Former CIA official: Iranian scientist was irreplaceable

Former National Intelligence Manager for Iran says memory of Iranian nuclear program carried by scientist who was killed made him unique.

Arutz Sheva Staff ,

Scene of assassination
Scene of assassination
Reuters

Norman Roule, formerly National Intelligence Manager for Iran at the Office of the Director of National Intelligence in the US, spoke with Efi Triger on Galei Tzahal about the killing of senior Iranian scientist Muhsin Fahrizadeh, considered the father of Iran’s nuclear program.

Roule would not comment on whether Israel and US were behind the killing.

He emphasized, however, that Fahrizadeh was “definitely an irreplaceable individual” for Iran.

Roule noted that although Fahrizadeh played no role in Iran’s civilian program, “the memory he carried of Iran’s weaponization program would make him unique in Iran itself. He also maintained close relations with Iran's Supreme Leader, NSC leadership and its ministry of defense. He understood the bureaucratic intricacies of a weaponization program.”

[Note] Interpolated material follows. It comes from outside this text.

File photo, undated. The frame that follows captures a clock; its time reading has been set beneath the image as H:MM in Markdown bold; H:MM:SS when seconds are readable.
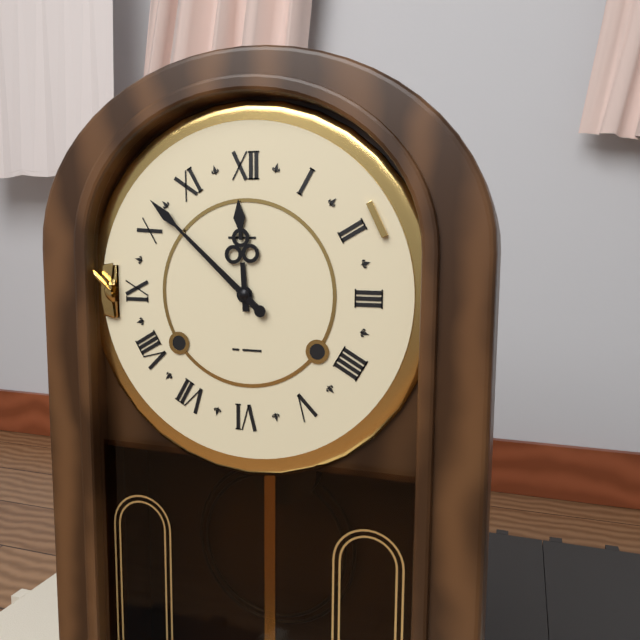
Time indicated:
**11:52**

Furthermore, “Much of the information on that program was taken by Israel when it uncovered a cache of secret documentation. So there may even be some things that only he would [have remembered] from the time of [Iran’s] covert weaponization program.”

Citing the recent killings of Quds Force commander Qasem Soleimani and the number-2 official in Al-Qaeda, as well as Israel’s acquisition of secret nuclear documents and the recent series of unattributed explosions within Iran, Roule asserted that “Iran has a significant problem in its ability to hide its most dangerous officials, as well as a number of other individuals.”

“Iran understands that there is little in the country that is secret or dangerous that cannot be addressed by foreign actors,” he added.